::: Текст :::
В Москве сталинские репрессии были мне известны отчасти также в форме наказаний за уголовные преступления. То, что массы людей самой системой жизни вынуждались на преступления, об этом я узнал позднее. А тогда такие преступления казались делом свободной воли людей и их испорченности. Ведь мы же не совершали таких преступлений! Но главным образом сталинские репрессии мне были известны как репрессии против «врагов народа». Об этих репрессиях писали в газетах. О них говорили агитаторы и пропагандисты. О них нам твердили без конца в школе. Мы читали о них в книгах, смотрели фильмы. Пропаганда с этой точки зрения была организована настолько эффективно, что массы людей верили в то, что им внушали. Более того, хотели верить. И само собой разумеется, я, как и другие, не знал масштабов репрессий. А карательным органам создавали такую репутацию, что они нам казались воплощением ума, честности, смелости, справедливости и благородства. Мы выросли в атмосфере прекрасных сказок революции. И сталинские репрессии изображались продолжением революции и защитой завоеваний революции. О том, что защита завоеваний революции превратилась в нечто иное, уже не имеющее ничего общего с революцией, я узнал позднее.

Мы имели информацию о том, что происходило в стране, помимо официальных источников и школы, и эта информация не совпадала с официальной. Реальная жизнь страны все более обволакивалась туманом грандиозной пропагандистской лжи, и мы это замечали. Замечали мы также и то, что и в наших школьных коллективах возникали явления, далекие от идеального коллективизма и декларируемой справедливости. Конечно, эти явления были незначительными с исторической и социологической точки зрения. Но они были существенны для нас, ибо они были явлениями нашей жизни. Мы сидели рядом за партами, учили те же уроки, читали те же книги, смотрели те же фильмы. Но уже тогда мы чувствовали, что нам предстоят различные судьбы.
:::
**Задания для выполнения:**
a. Ответьте на вопросы по тексту о сталинских репрессиях:
(i) Чем тогда казались уголовные преступления?
(ii) Воплощением каких качеств казались карательные органы?
(iii) Что «мы» уже тогда чувствовали, сидя рядом за партами?
b. Преобразуйте все строки данных ниже, с таксономическими названиями от царства до семейства, в таблицу Markdown со столбцами «№» и «Содержание строки». Пустые строки пропустите, а изображения в ответ не включайте.
::: Строки данных :::
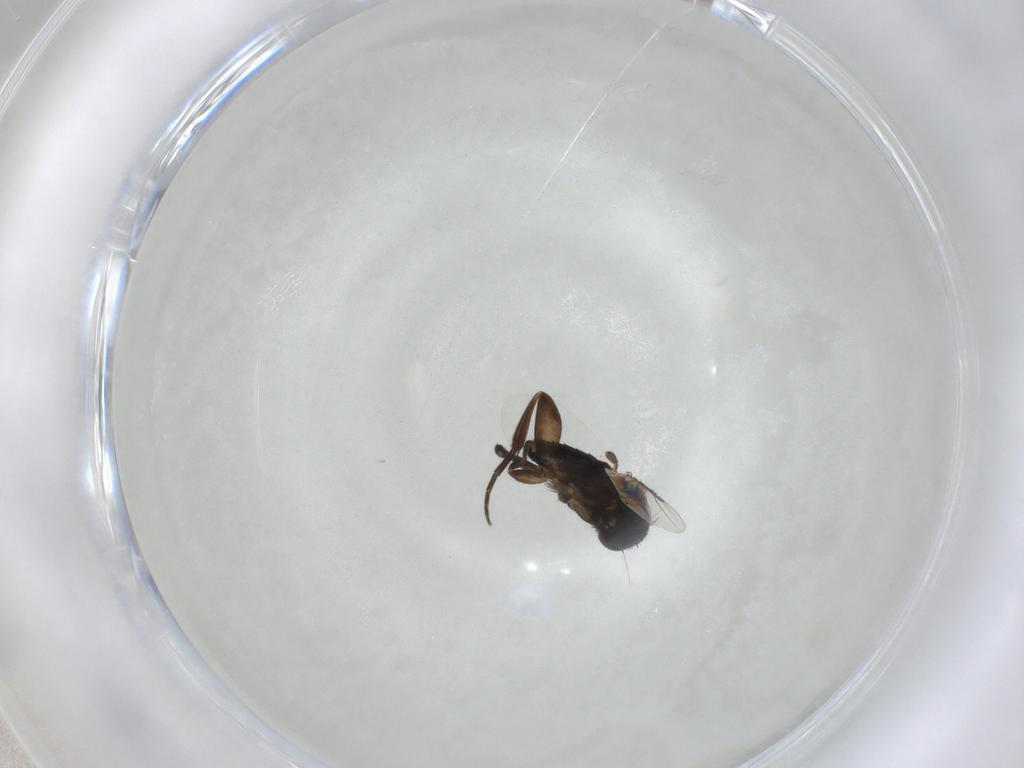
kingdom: Animalia
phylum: Arthropoda
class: Insecta
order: Diptera
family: Phoridae
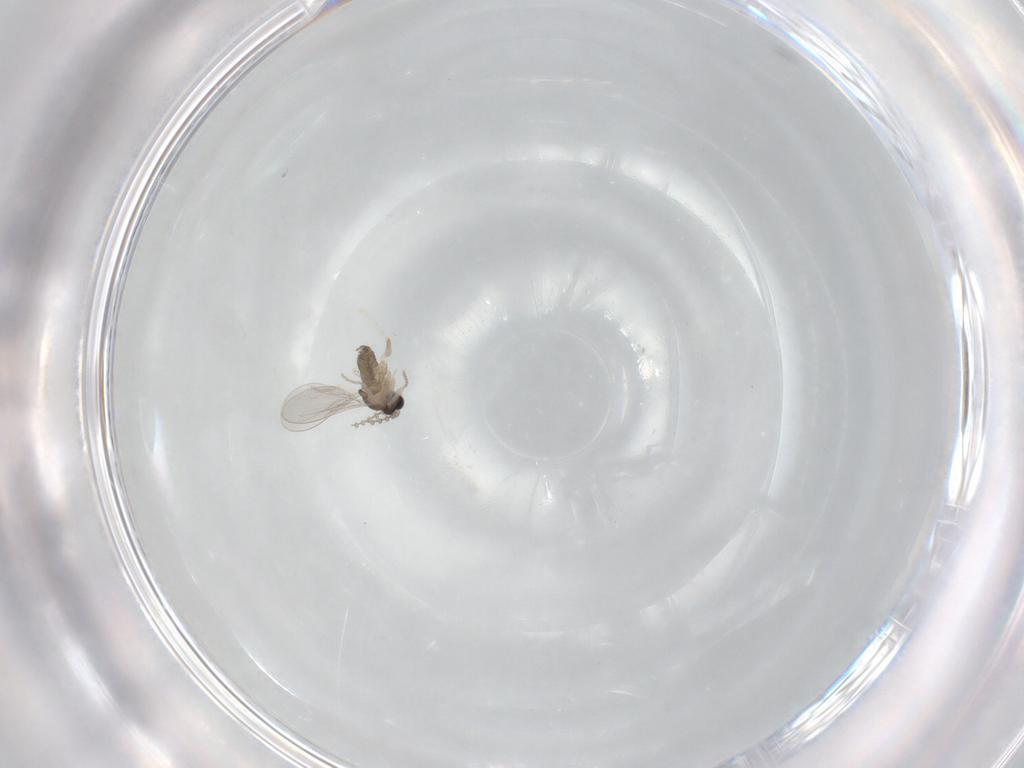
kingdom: Animalia
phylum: Arthropoda
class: Insecta
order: Diptera
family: Cecidomyiidae
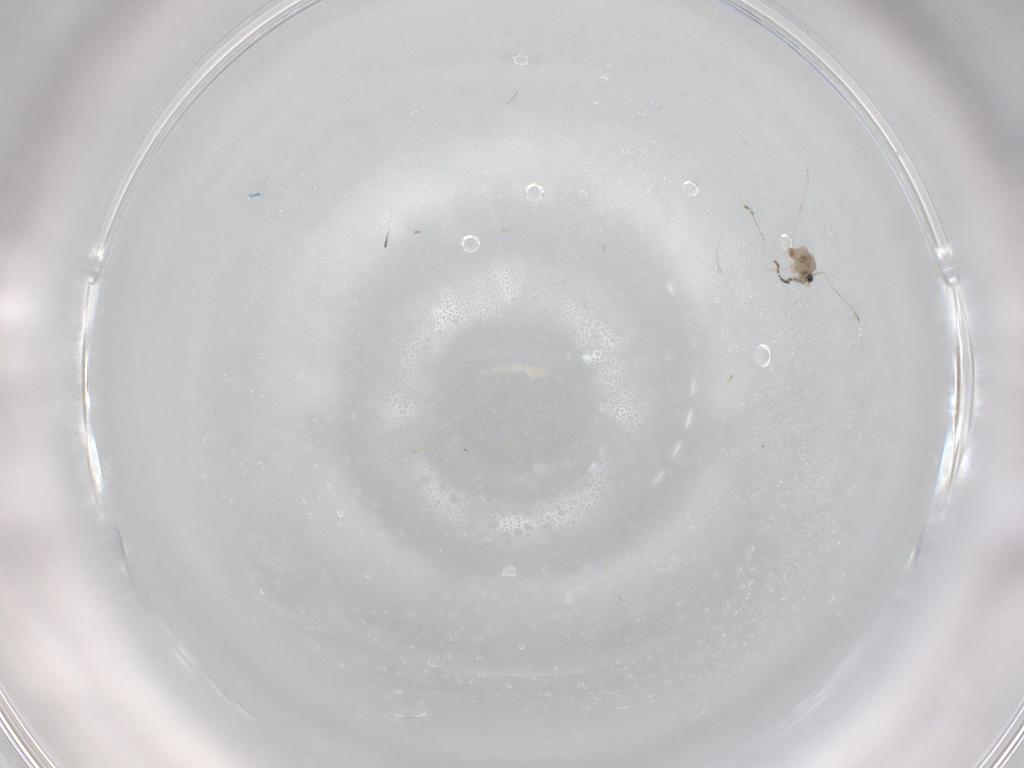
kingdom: Animalia
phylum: Arthropoda
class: Insecta
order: Diptera
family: Cecidomyiidae
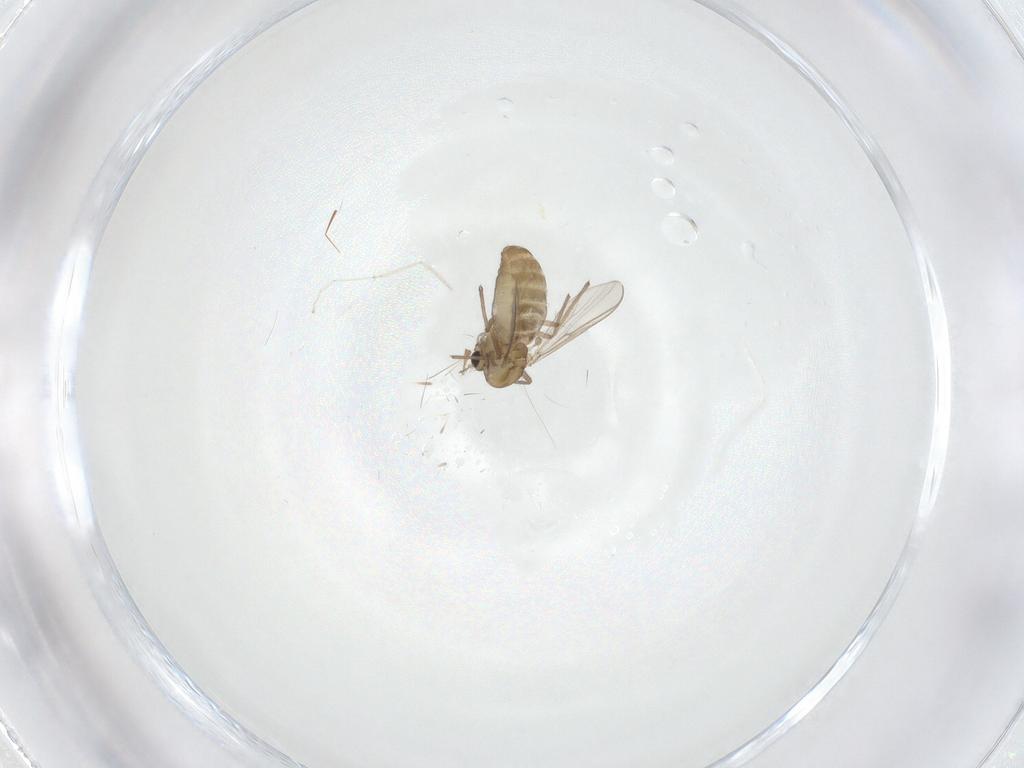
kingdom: Animalia
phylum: Arthropoda
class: Insecta
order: Diptera
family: Chironomidae
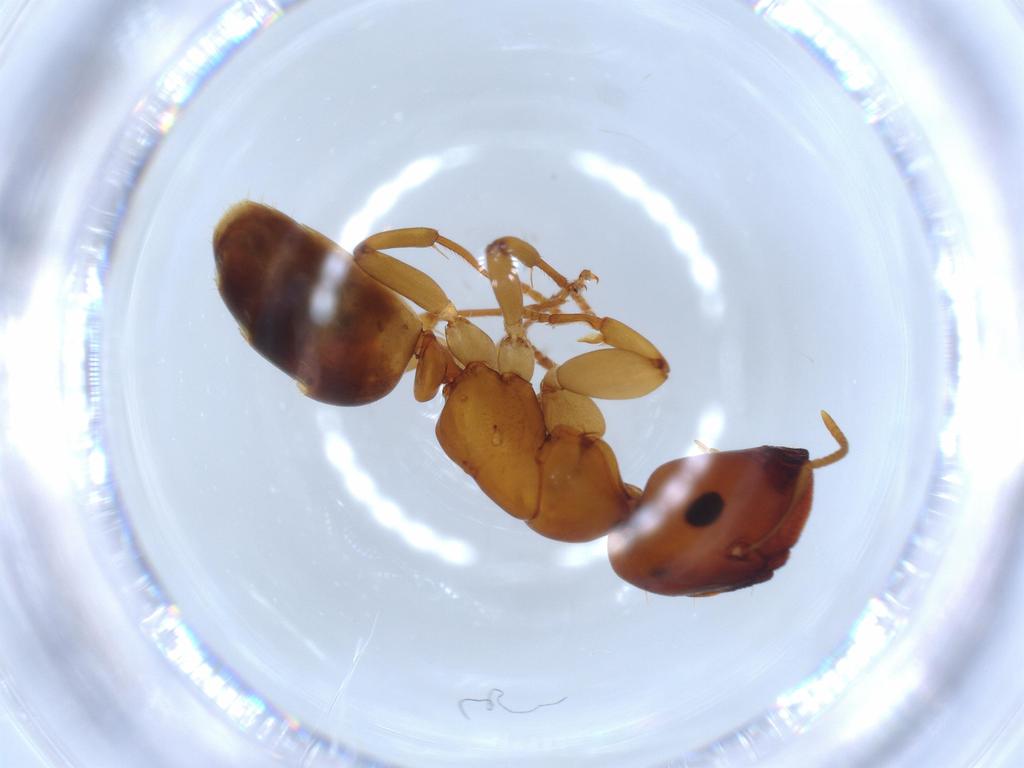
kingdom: Animalia
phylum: Arthropoda
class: Insecta
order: Hymenoptera
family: Formicidae
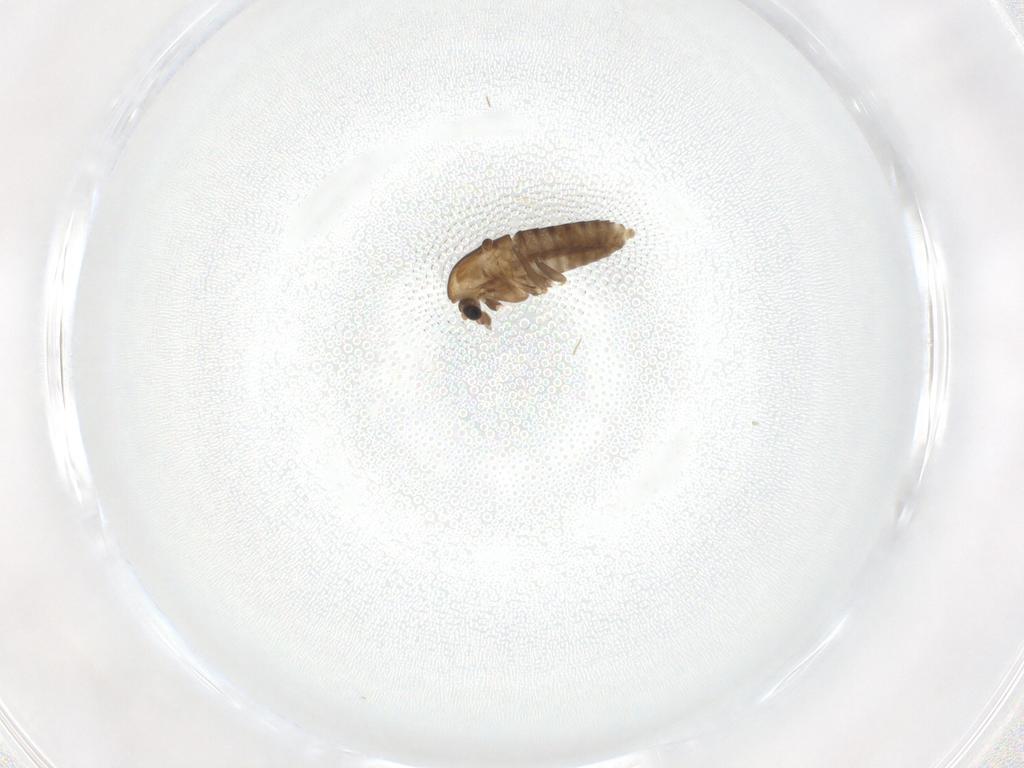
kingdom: Animalia
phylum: Arthropoda
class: Insecta
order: Diptera
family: Chironomidae
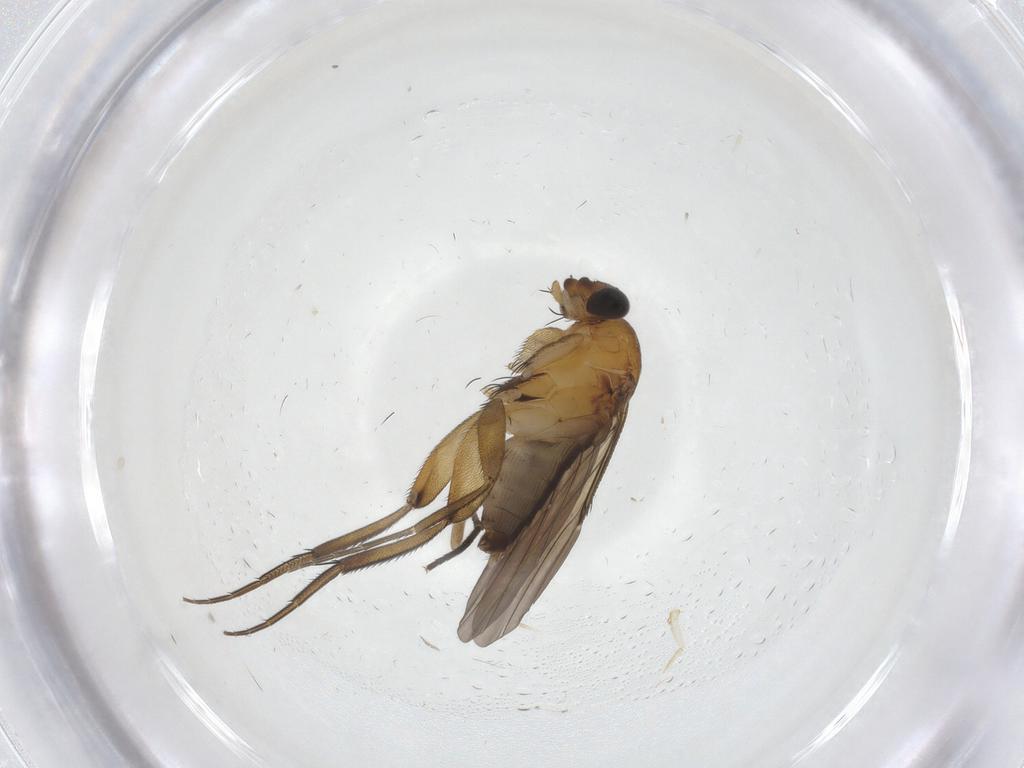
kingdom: Animalia
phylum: Arthropoda
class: Insecta
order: Diptera
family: Phoridae
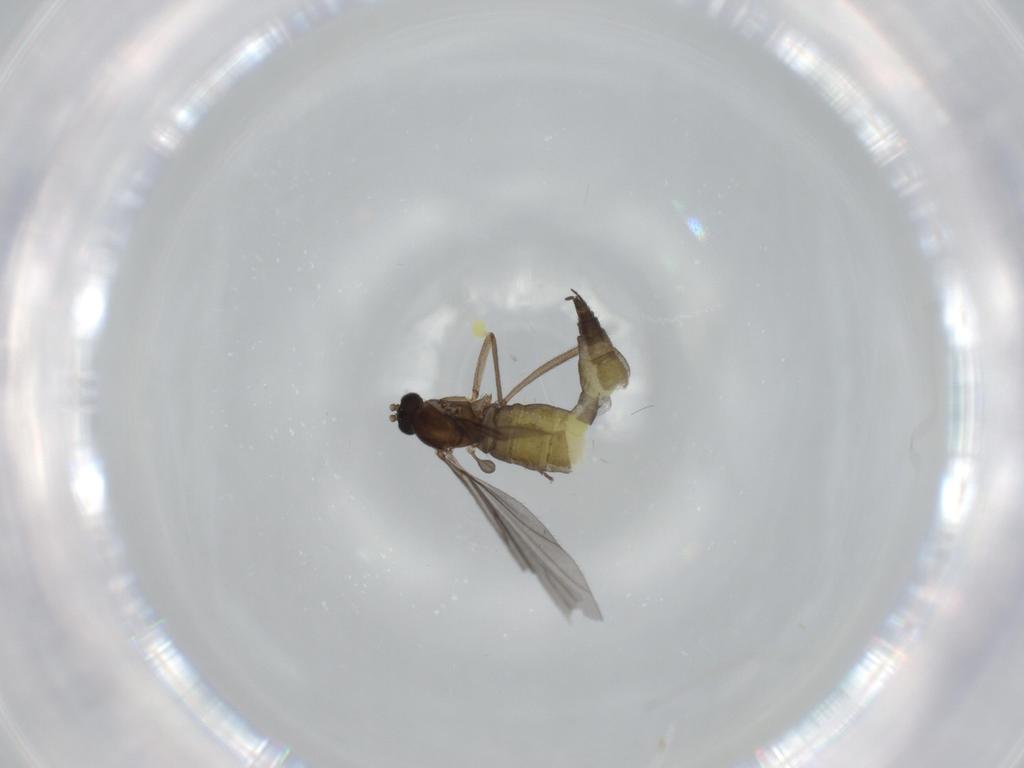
:::
**Ответы к заданиям:**
a.
(i) Делом свободной воли людей и их испорченности.
(ii) Ума, честности, смелости, справедливости и благородства.
(iii) Что им предстоят различные судьбы.

b.
| № | Содержание строки |
|---|---|
| 1 | kingdom: Animalia |
| 2 | phylum: Arthropoda |
| 3 | class: Insecta |
| 4 | order: Diptera |
| 5 | family: Phoridae |
| 6 | kingdom: Animalia |
| 7 | phylum: Arthropoda |
| 8 | class: Insecta |
| 9 | order: Diptera |
| 10 | family: Cecidomyiidae |
| 11 | kingdom: Animalia |
| 12 | phylum: Arthropoda |
| 13 | class: Insecta |
| 14 | order: Diptera |
| 15 | family: Cecidomyiidae |
| 16 | kingdom: Animalia |
| 17 | phylum: Arthropoda |
| 18 | class: Insecta |
| 19 | order: Diptera |
| 20 | family: Chironomidae |
| 21 | kingdom: Animalia |
| 22 | phylum: Arthropoda |
| 23 | class: Insecta |
| 24 | order: Hymenoptera |
| 25 | family: Formicidae |
| 26 | kingdom: Animalia |
| 27 | phylum: Arthropoda |
| 28 | class: Insecta |
| 29 | order: Diptera |
| 30 | family: Chironomidae |
| 31 | kingdom: Animalia |
| 32 | phylum: Arthropoda |
| 33 | class: Insecta |
| 34 | order: Diptera |
| 35 | family: Phoridae |